Consigne
Répondez aux questions suivantes à partir du texte sur l'Éthique de Spinoza.
(a) D'après le texte, en fonction de quoi une chose est-elle bonne ou mauvaise ?
(b) Que désigne l'ingenium dont il est question dans le Traité Politique ?
(c) Selon Deleuze, avec quoi l'Éthique a-t-elle plus à voir ?

Ethique : « Plus nous comprenons les choses singulières, plus nous comprenons Dieu »

« Plus nous comprenons les choses singulières, plus nous comprenons Dieu », Eth. V, pr. 24

Que signifie cette proposition ? La connaissance des choses singulières n’a rien à voir avec celle des choses bonnes ou mauvaises. Les choses bonnes ou mauvaises n’entrent pas dans les second et troisième genres de connaissance. Le bon et le mauvais ne sont pas des rapports constitutifs des choses. Une chose n’est bonne ou mauvaise qu’en fonction d’un certain rapport qu’elle entretient avec autre chose. Il n’y a pas d’essence bonne ou mauvaise. Dans le Traité Politique, il est question de l’ingenium : le naturel d’un homme, sa façon à lui d’imaginer – et en politique, il doit être question de l’imagination puisqu’elle est source des opinions. Donc il doit être possible de fonder un savoir scientifique de ce naturel de l’homme pour qu’il y ait une politique rationnelle. Les Troisième et Quatrième Partie de l’Ethique ont cette fonction. Etudier cette façon dont les affects se produisent (et en particulier les affections passives). La théorie de l’imagination permettra une science de la politique dans le Traité Politique.

Cela ne signifie pas que les affections soient de l’ordre des essences, qu’elles aient une réalité semblable à celle des choses singulières. Elles impliquent que l’on prenne en compte la façon dont les essences existent dans la durée et entent dans des rapports affectifs, des transitions. Joie et tristesse sont des passages qui indiquent qu’il s’agit de la durée et non plus du point de vue de l’éternité). Il y aurait des niveaux de savoir, le niveau des essences étant celui de la connaissance des essences singulières qui a une fonction pratique éminente puisqu’il permet de voir en quoi les essences conviennent toutes entre elles, en quoi pratiquement l’homme peut devenir un dieu pour l’homme du point de vue de la raison.

L’impératif « il faut que » dans l’Ethique est problématique parce que l’Ethique se veut à l’indicatif. C’est pourquoi elle a plus à voir avec l’éthologie pour Deleuze. L’Ethique veut éviter ce qu’il y a d’inadéquat dans la notion de loi, de commandement. La loi impérative implique un sujet derrière la loi. Elle nous enferme dans un rapport intersubjectif. « Sommes-nous capables d’entrer dans le même mode d’existence que celui du sage ? » est une question étrangère au spinozisme. Spinoza montre ce que peut être l’existence du sage car il se peut que l’état actuel de notre essence l’empêche, que nous sommes déterminés à ne pas y parvenir. Il n’y a chez Spinoza qu’une description des effets objectifs de chacun des styles de vie.

Données fournies
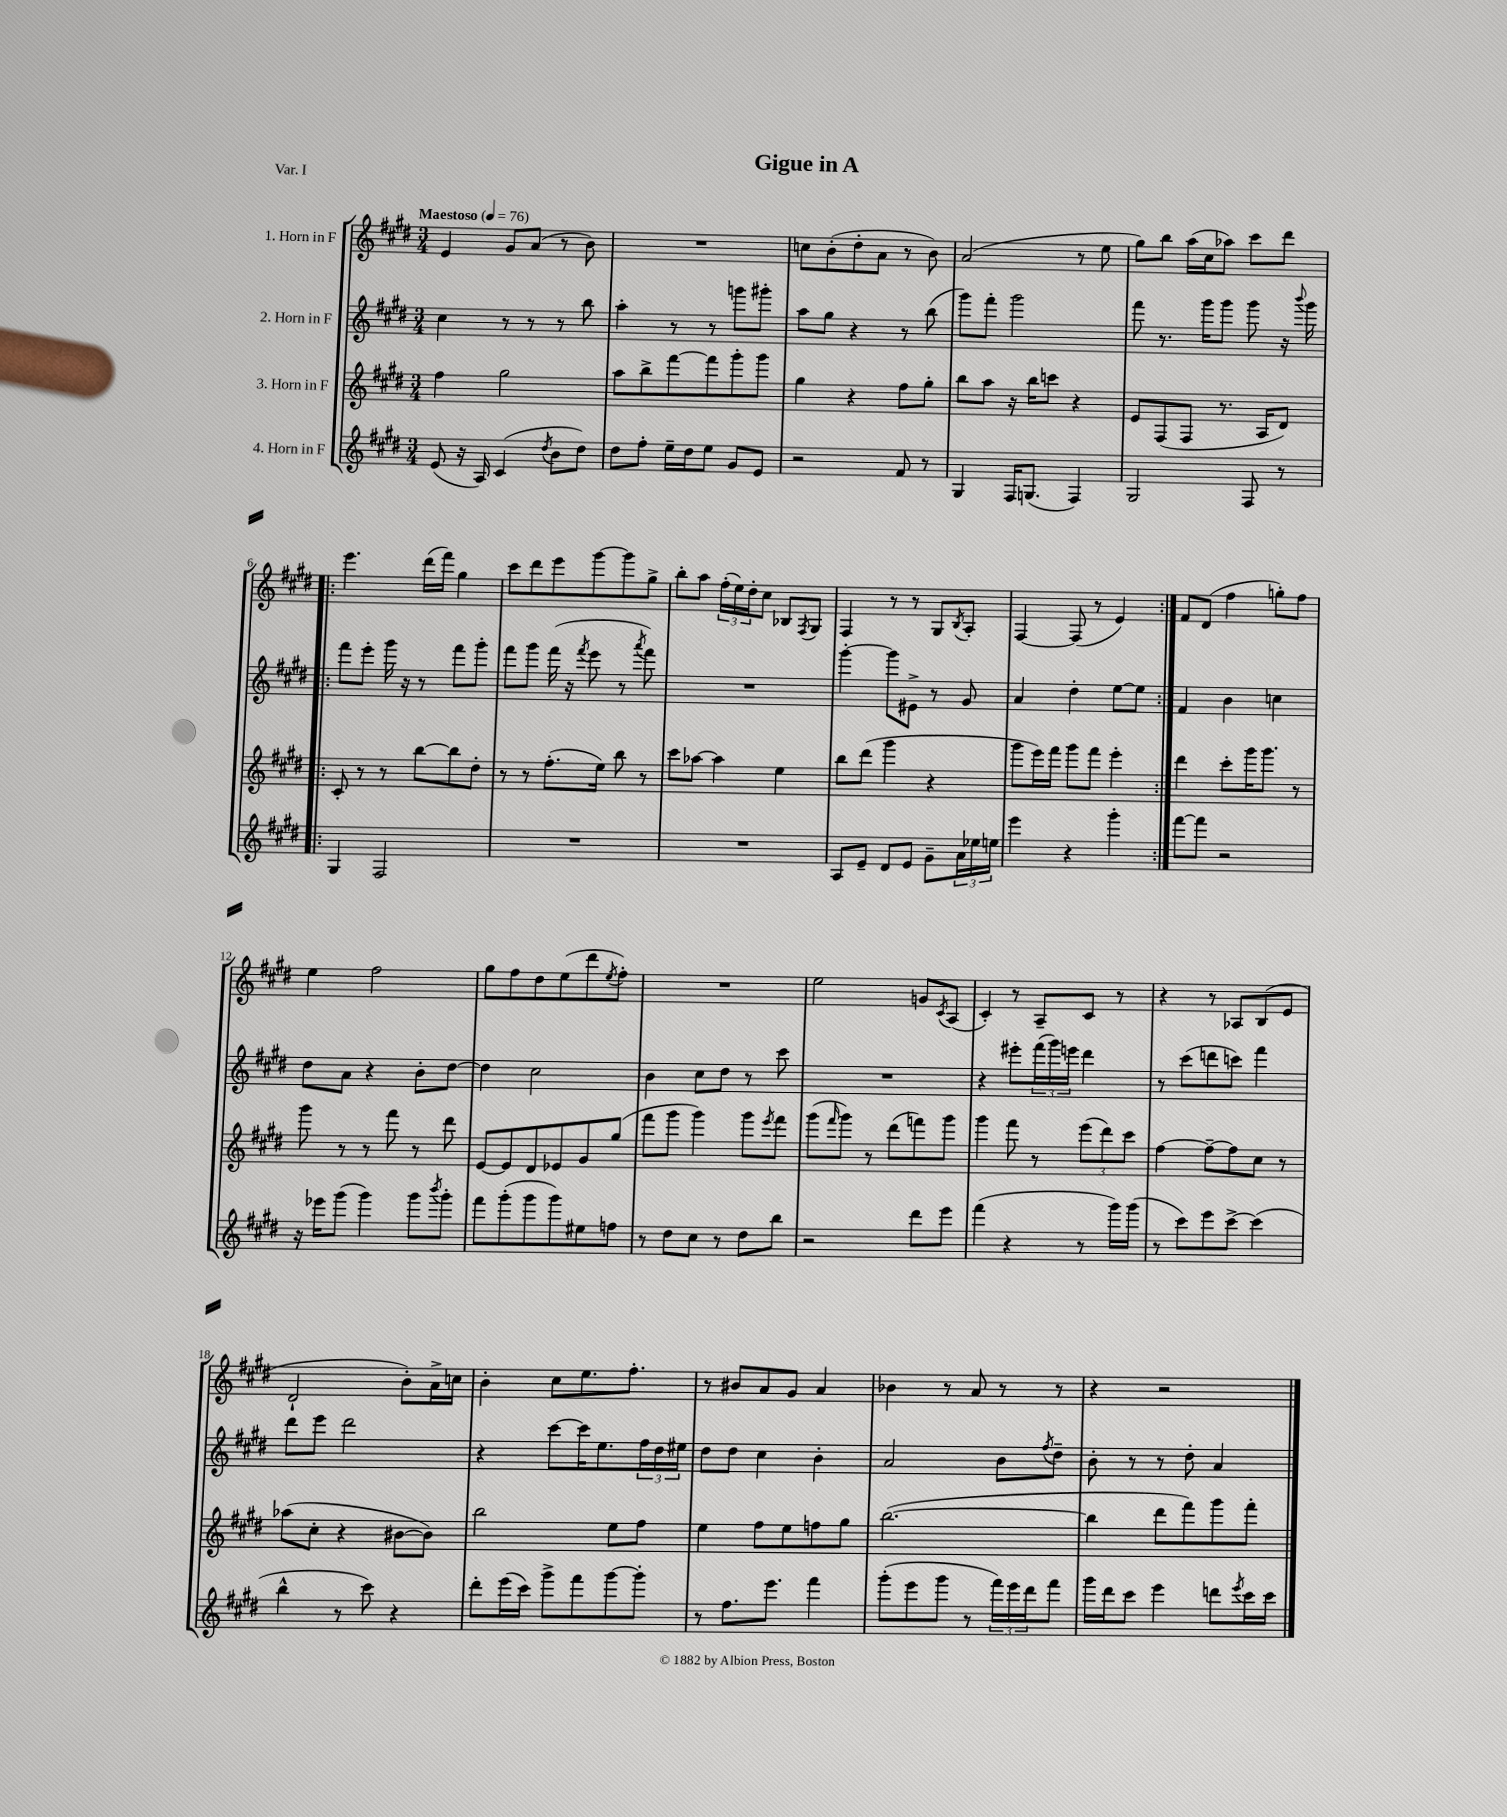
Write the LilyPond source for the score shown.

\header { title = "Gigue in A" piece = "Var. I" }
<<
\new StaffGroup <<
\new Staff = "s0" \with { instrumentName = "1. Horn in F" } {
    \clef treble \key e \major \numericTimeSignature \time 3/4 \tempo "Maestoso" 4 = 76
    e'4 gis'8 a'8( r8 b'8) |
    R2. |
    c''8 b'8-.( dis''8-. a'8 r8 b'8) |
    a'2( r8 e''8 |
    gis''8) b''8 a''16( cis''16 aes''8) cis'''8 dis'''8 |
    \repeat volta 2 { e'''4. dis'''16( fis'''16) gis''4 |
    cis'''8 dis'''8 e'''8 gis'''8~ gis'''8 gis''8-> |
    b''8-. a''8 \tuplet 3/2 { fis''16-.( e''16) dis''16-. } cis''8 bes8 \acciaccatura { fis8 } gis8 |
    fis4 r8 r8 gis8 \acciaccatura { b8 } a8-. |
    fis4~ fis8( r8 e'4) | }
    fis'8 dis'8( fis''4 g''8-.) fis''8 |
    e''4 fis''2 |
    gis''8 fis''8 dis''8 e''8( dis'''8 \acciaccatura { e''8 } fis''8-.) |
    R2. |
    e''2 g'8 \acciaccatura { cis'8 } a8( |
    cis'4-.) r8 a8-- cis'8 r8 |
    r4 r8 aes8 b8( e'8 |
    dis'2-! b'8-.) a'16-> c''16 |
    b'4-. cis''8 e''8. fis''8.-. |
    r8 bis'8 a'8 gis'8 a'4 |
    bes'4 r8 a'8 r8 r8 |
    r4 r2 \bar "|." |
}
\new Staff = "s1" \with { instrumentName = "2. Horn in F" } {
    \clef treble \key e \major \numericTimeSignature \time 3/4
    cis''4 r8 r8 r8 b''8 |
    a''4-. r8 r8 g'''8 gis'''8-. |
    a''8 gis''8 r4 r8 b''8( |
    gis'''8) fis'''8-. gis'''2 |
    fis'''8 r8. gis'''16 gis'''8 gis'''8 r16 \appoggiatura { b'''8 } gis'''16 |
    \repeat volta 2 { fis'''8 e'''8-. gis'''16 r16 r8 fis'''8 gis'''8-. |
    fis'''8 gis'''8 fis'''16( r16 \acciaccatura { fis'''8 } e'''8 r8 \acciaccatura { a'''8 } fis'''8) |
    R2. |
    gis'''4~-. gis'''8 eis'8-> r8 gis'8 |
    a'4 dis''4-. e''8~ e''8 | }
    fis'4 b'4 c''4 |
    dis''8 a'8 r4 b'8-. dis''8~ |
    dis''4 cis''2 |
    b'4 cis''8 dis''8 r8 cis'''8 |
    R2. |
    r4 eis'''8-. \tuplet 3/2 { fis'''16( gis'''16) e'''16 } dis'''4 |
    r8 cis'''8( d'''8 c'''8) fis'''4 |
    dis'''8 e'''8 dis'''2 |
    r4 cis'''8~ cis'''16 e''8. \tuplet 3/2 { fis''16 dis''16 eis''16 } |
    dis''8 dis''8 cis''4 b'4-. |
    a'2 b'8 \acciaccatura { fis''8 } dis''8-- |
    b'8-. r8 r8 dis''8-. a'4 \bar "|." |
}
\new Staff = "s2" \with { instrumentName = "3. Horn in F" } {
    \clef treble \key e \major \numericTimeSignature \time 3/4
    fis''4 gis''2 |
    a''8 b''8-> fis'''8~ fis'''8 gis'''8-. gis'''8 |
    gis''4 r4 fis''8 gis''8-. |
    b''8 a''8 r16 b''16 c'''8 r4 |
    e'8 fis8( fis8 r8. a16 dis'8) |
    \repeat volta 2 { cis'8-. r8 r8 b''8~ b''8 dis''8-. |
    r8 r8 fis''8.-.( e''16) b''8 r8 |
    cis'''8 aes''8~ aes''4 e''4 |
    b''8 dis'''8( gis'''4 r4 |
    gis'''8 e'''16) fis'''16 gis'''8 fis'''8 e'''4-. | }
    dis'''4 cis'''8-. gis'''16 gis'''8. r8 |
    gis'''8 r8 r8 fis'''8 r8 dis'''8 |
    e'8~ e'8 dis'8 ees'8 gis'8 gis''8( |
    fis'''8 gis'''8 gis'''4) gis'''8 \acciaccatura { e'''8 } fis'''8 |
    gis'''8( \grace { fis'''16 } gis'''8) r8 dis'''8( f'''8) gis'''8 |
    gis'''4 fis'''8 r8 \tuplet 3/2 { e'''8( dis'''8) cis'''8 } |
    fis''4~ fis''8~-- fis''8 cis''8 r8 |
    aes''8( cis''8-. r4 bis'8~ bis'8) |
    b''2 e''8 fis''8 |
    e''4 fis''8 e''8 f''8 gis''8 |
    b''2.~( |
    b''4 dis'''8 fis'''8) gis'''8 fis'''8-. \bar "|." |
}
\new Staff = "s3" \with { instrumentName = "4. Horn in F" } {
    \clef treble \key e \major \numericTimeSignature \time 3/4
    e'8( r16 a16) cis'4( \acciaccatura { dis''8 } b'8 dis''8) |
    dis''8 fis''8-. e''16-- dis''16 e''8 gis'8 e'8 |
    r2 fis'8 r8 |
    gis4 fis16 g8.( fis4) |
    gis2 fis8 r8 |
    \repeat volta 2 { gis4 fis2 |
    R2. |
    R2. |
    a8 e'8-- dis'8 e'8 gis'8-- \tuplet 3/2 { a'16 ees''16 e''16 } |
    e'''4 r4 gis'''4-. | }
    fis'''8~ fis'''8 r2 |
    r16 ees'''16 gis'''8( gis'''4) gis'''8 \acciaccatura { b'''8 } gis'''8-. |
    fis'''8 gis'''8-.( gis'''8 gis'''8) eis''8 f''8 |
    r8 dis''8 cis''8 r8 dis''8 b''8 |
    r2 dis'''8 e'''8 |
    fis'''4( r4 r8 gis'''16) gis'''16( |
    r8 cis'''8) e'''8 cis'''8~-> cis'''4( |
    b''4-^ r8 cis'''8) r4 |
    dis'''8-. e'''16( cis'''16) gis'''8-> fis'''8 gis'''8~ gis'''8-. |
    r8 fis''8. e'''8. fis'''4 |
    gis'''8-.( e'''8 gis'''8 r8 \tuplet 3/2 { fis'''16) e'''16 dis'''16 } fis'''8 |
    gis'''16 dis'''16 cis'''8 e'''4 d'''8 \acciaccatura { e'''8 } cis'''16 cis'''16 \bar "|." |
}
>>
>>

Corrigé
(a) Une chose est bonne ou mauvaise en fonction d'un certain rapport qu'elle entretient avec autre chose.
(b) L'ingenium désigne le naturel d'un homme, sa façon à lui d'imaginer.
(c) L'Éthique a plus à voir avec l'éthologie.